I suspect that in VPEC the policy manager will absorb more and more business logic (read: all logic related to non-happy flows) turning it into a hard to manage monolith and single point of failure.

But reality is that Events must be handled, it’s never “fire and forget”.

There is little or no “fire and forget” in business systems

In practice, little or no communication is truly or completely "fire-and-forget".

Not least because failures in components that subscribe to an Event tend to rebound on the components that published that Event.

From a business point of view, when an Event is published by an app, it usually must be processed by the apps that subscribe to receive the Event. 

This section describes some ways to send a Command or Event



A client component can invoke a server component to perform a transaction using a synchronous request-reply mechanism.

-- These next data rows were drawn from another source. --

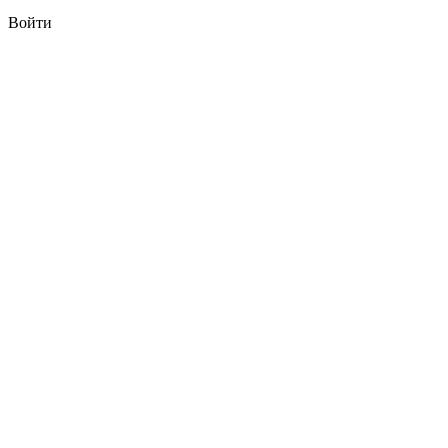
Войти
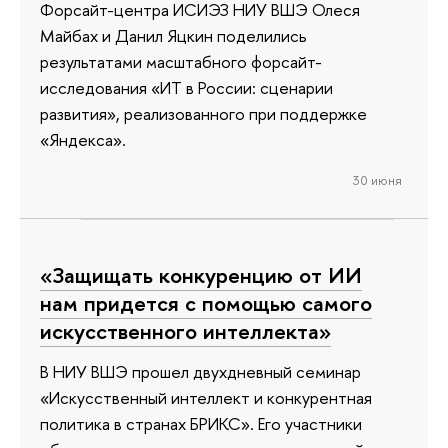
Форсайт-центра ИСИЭЗ НИУ ВШЭ Олеся
Майбах и Данил Яцкин поделились
результатами масштабного форсайт-
исследования «ИТ в России: сценарии
развития», реализованного при поддержке
«Яндекса».
30 июня
«Защищать конкуренцию от ИИ
нам придется с помощью самого
искусственного интеллекта»
В НИУ ВШЭ прошел двухдневный семинар
«Искусственный интеллект и конкурентная
политика в странах БРИКС». Его участники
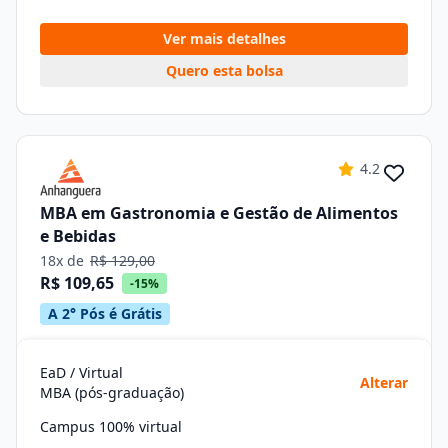
Ver mais detalhes
Quero esta bolsa
4.2
MBA em Gastronomia e Gestão de Alimentos
e Bebidas
18x de
R$ 129,00
R$ 109,65
-15%
A 2° Pós é Grátis
EaD / Virtual
Alterar
MBA (pós-graduação)
Campus 100% virtual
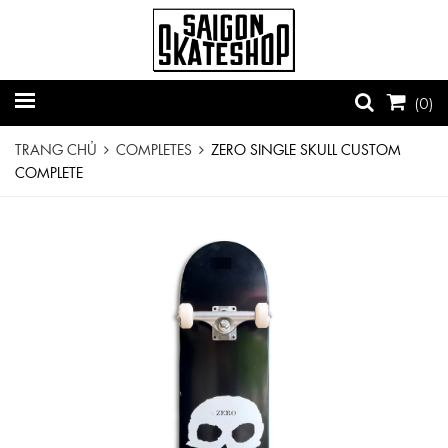
(
0
)
TRANG CHỦ
COMPLETES
ZERO SINGLE SKULL CUSTOM
COMPLETE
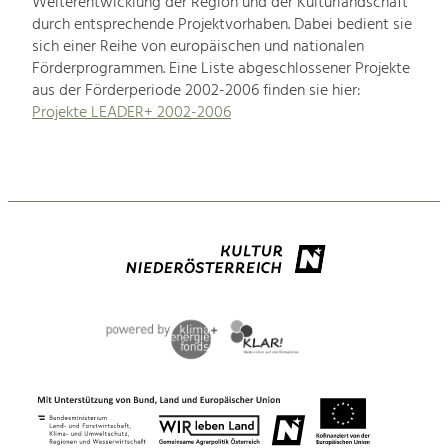
Weiterentwicklung der Region und der Kulturlandschaft
durch entsprechende Projektvorhaben. Dabei bedient sie
sich einer Reihe von europäischen und nationalen
Förderprogrammen. Eine Liste abgeschlossener Projekte
aus der Förderperiode 2002-2006 finden sie hier:
Projekte LEADER+ 2002-2006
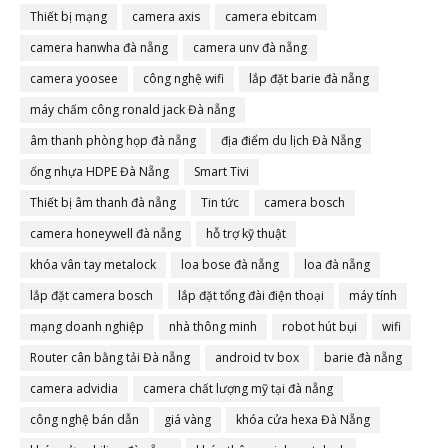
Thiết bị mạng
camera axis
camera ebitcam
camera hanwha đà nẵng
camera unv đà nẵng
camera yoosee
công nghệ wifi
lắp đặt barie đà nẵng
máy chấm công ronald jack Đà nẵng
âm thanh phòng họp đà nẵng
địa điểm du lịch Đà Nẵng
ống nhựa HDPE Đà Nẵng
Smart Tivi
Thiết bị âm thanh đà nẵng
Tin tức
camera bosch
camera honeywell đà nẵng
hỗ trợ kỹ thuật
khóa vân tay metalock
loa bose đà nẵng
loa đà nẵng
lắp đặt camera bosch
lắp đặt tổng đài điện thoại
máy tính
mạng doanh nghiệp
nhà thông minh
robot hút bụi
wifi
Router cân bằng tải Đà nẵng
android tv box
barie đà nẵng
camera advidia
camera chất lượng mỹ tại đà nẵng
công nghệ bán dẫn
giá vàng
khóa cửa hexa Đà Nẵng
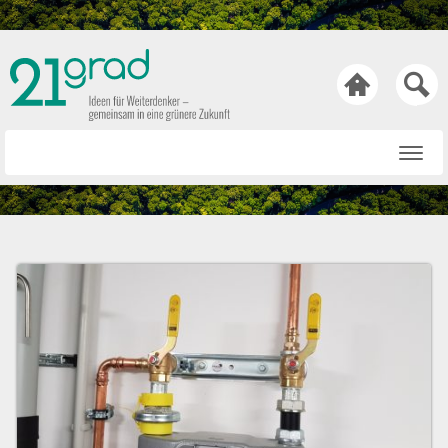

Startseite
Rat & Tat
Wissen & Wert
Technik & Trends
Bewusst & Sein
Hasen & Köpfe
Über uns
Netiquette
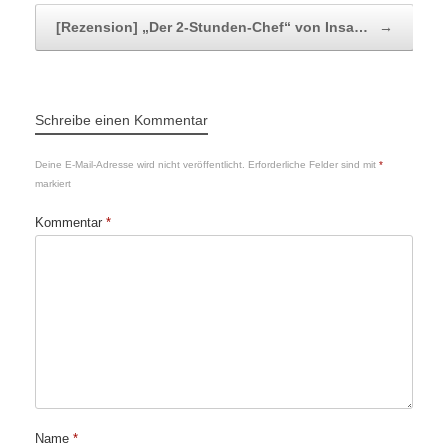
[Rezension] „Der 2-Stunden-Chef“ von Insa…
→
Schreibe einen Kommentar
Deine E-Mail-Adresse wird nicht veröffentlicht.
Erforderliche Felder sind mit
*
markiert
Kommentar
*
Name
*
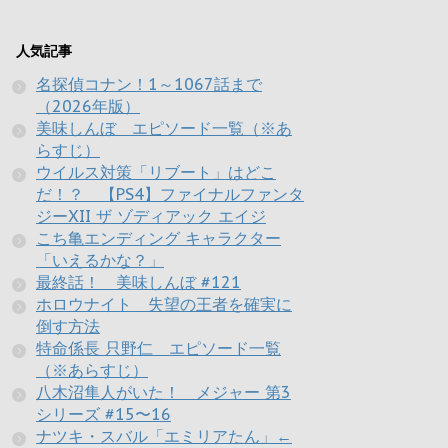
人気記事
名探偵コナン！1～1067話まで
（2026年版）
美味しんぼ エピソード一覧（※あ
らすじ）
ウイルス対策「リブート」はどこ
だ！？ 【PS4】ファイナルファンタ
ジーXII ザ ゾディアック エイジ
こち亀エンディング キャラクター
「いえるかな？」
最終話！ 美味しんぼ #121
ホロウナイト 失望の王者を確実に
倒す方法
特命係長 只野仁 エピソード一覧
（※あらすじ）
八木沼隼人がいた！ メジャー 第3
シリーズ #15〜16
ナツキ・スバル「エミリアたん」←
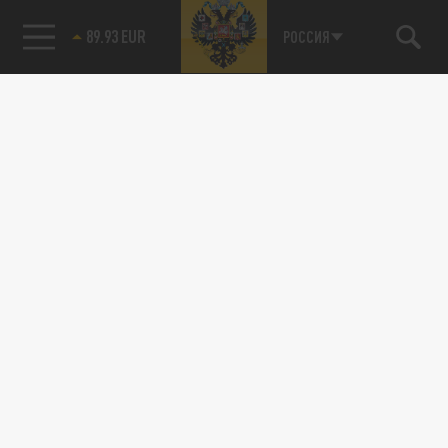
89.93 EUR
РОССИЯ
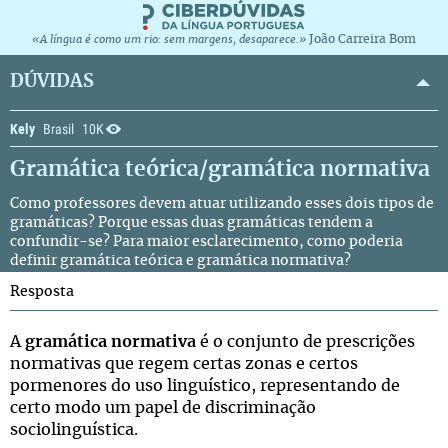
João Carreira Bom
«A língua é como um rio: sem margens, desaparece.»
DÚVIDAS
Kely
Brasil
10K
Gramática teórica/gramática normativa
Como professores devem atuar utilizando esses dois tipos de
gramáticas? Porque essas duas gramáticas tendem a
confundir-se? Para maior esclarecimento, como poderia
definir gramática teórica e gramática normativa?
Resposta
A
gramática normativa
é o conjunto de prescrições
normativas que regem certas zonas e certos
pormenores do uso linguístico, representando de
certo modo um papel de discriminação
sociolinguística.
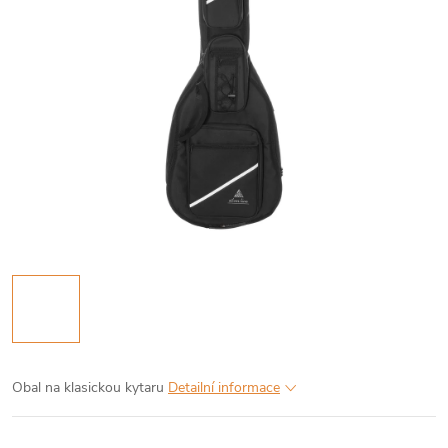
Obal na klasickou kytaru
Detailní informace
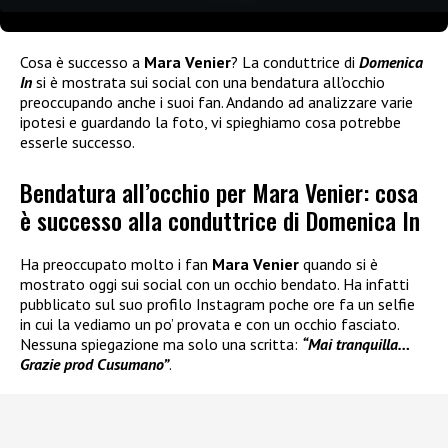
Cosa è successo a
Mara Venier
? La conduttrice di
Domenica
In
si è mostrata sui social con una bendatura all’occhio
preoccupando anche i suoi fan. Andando ad analizzare varie
ipotesi e guardando la foto, vi spieghiamo cosa potrebbe
esserle successo.
Bendatura all’occhio per Mara Venier: cosa
è successo alla conduttrice di Domenica In
Ha preoccupato molto i fan
Mara Venier
quando si è
mostrato oggi sui social con un occhio bendato. Ha infatti
pubblicato sul suo profilo Instagram poche ore fa un selfie
in cui la vediamo un po’ provata e con un occhio fasciato.
Nessuna spiegazione ma solo una scritta:
“Mai tranquilla…
Grazie prod Cusumano”
.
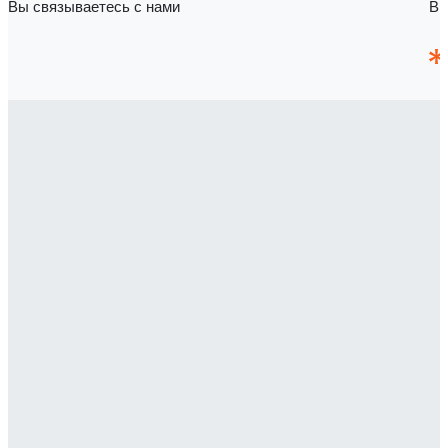
Вы связываетесь с нами
Вы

The client establishes a connection to the server and waits for a reply.

The server replies with a success or failure messages; the client resumes on reply.


Fire and forget

The sender sends a Command asynchronously, then gets on with its own business.

The sender assumes (or does not care) whether the Command arrives at the receiver.

On receiving the Command, the receiver performs a transaction, but does not reply to the Command sender.


When you press the print button in a word processor, you expect it will place a message in a message queue for the printer.

Suppose the printer does not reply to the word processor.

The writers of the word processor may call that a fire-and-forget invocation.

But those writers understand you will or can get a response anyway.

You may see a response if the printer isn’t connected, or out of paper.

You can visit a shared data space (the print monitor) to see what is going on.

So when you press the print button isn’t a really fire and forget Command as far as you are concerned


Fire and wait for acknowledgement

The sender sends a Command asynchronously, then waits for acknowledgement of receipt before proceeding with its own business;

On receiving the Command, the receiver replies to acknowledge receipt, but does not report the outcome of the Command.


Fire and be invoked later with a reply

The sender sends a command asynchronously, then gets on with its own business.

However, on sending the message, the sender also creates some kind of proxy, through which the receiver can reply.

Eventually, the receiver replies to the proxy, which in turn invokes the sender.


Fire and look out for a relevant Event later

The sender sends a command asynchronously, then gets on with its own business.

However, after processing the message, the receiver publishes an Event to report the transaction outcome

So, the sender can wait for Event to arrive in some kind of in-tray, perhaps within a defined time span.